Task brief:
The answer must consist of each line below that holds the word "output", copied as it stands.
BEGIN Data supplied
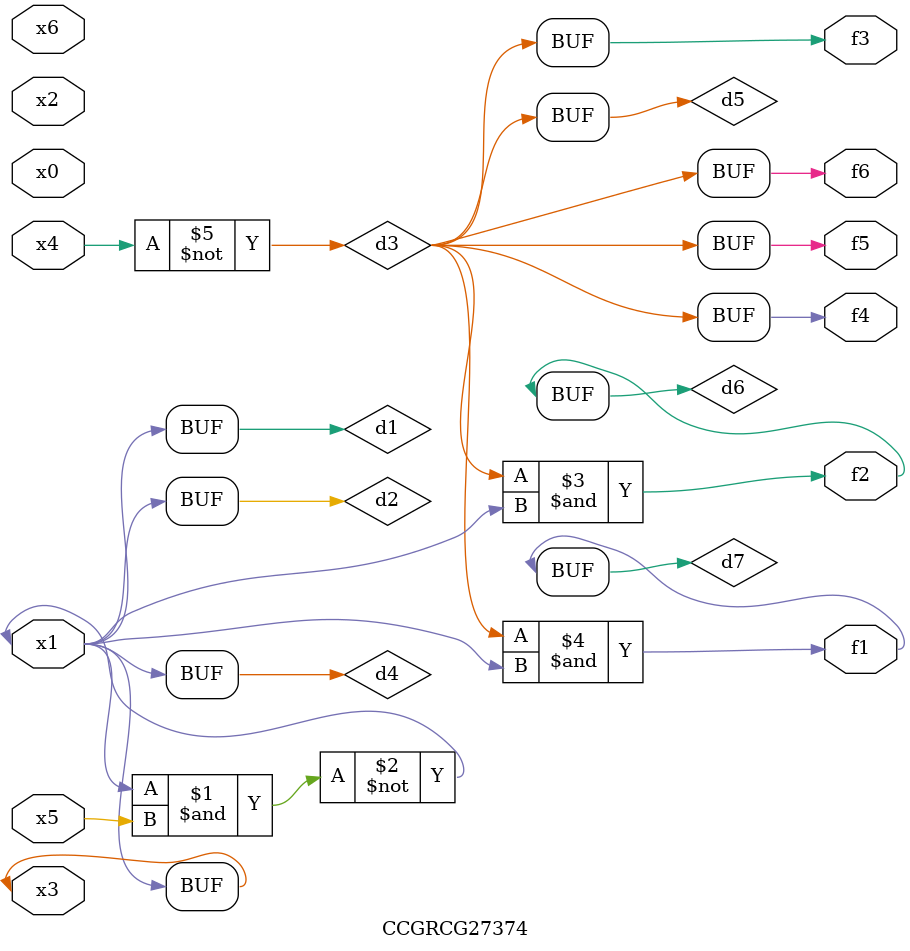
<source format=v>
module CCGRCG27374(
	input x0, x1, x2, x3, x4, x5, x6,
	output f1, f2, f3, f4, f5, f6
);

	wire d1, d2, d3, d4, d5, d6, d7;

	buf (d1, x1, x3);
	nand (d2, x1, x5);
	not (d3, x4);
	buf (d4, d1, d2);
	buf (d5, d3);
	and (d6, d3, d4);
	and (d7, d3, d4);
	assign f1 = d7;
	assign f2 = d6;
	assign f3 = d5;
	assign f4 = d5;
	assign f5 = d5;
	assign f6 = d5;
endmodule

</source>
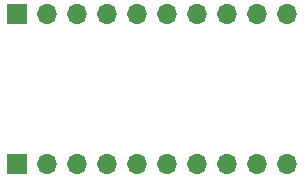
<source format=gbr>
G04 #@! TF.GenerationSoftware,KiCad,Pcbnew,(5.1.9-0-10_14)*
G04 #@! TF.CreationDate,2021-04-08T15:49:56-05:00*
G04 #@! TF.ProjectId,LED Helper,4c454420-4865-46c7-9065-722e6b696361,1*
G04 #@! TF.SameCoordinates,Original*
G04 #@! TF.FileFunction,Soldermask,Bot*
G04 #@! TF.FilePolarity,Negative*
%FSLAX46Y46*%
G04 Gerber Fmt 4.6, Leading zero omitted, Abs format (unit mm)*
G04 Created by KiCad (PCBNEW (5.1.9-0-10_14)) date 2021-04-08 15:49:56*
%MOMM*%
%LPD*%
G01*
G04 APERTURE LIST*
%ADD10R,1.700000X1.700000*%
%ADD11O,1.700000X1.700000*%
G04 APERTURE END LIST*
D10*
X124460000Y-78740000D03*
D11*
X127000000Y-78740000D03*
X129540000Y-78740000D03*
X132080000Y-78740000D03*
X134620000Y-78740000D03*
X137160000Y-78740000D03*
X139700000Y-78740000D03*
X142240000Y-78740000D03*
X144780000Y-78740000D03*
X147320000Y-78740000D03*
X147320000Y-91440000D03*
X144780000Y-91440000D03*
X142240000Y-91440000D03*
X139700000Y-91440000D03*
X137160000Y-91440000D03*
X134620000Y-91440000D03*
X132080000Y-91440000D03*
X129540000Y-91440000D03*
X127000000Y-91440000D03*
D10*
X124460000Y-91440000D03*
M02*

</source>
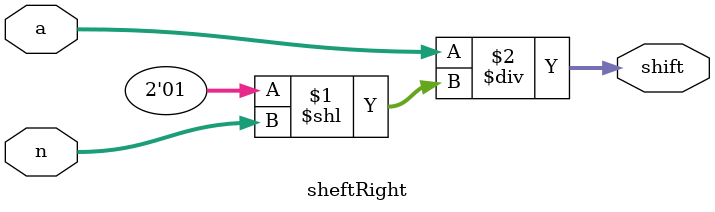
<source format=sv>
module sheftRight#(parameter N = 8)
							
						(input logic [N-1:0]a,
						input logic  [N-1:0]n,
						output logic [N-1:0]shift);
								
		 assign shift = a/((2'b10)**n);
								



endmodule

</source>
END Data supplied
Exercise result:
	output f1, f2, f3, f4, f5, f6
						output logic [N-1:0]shift);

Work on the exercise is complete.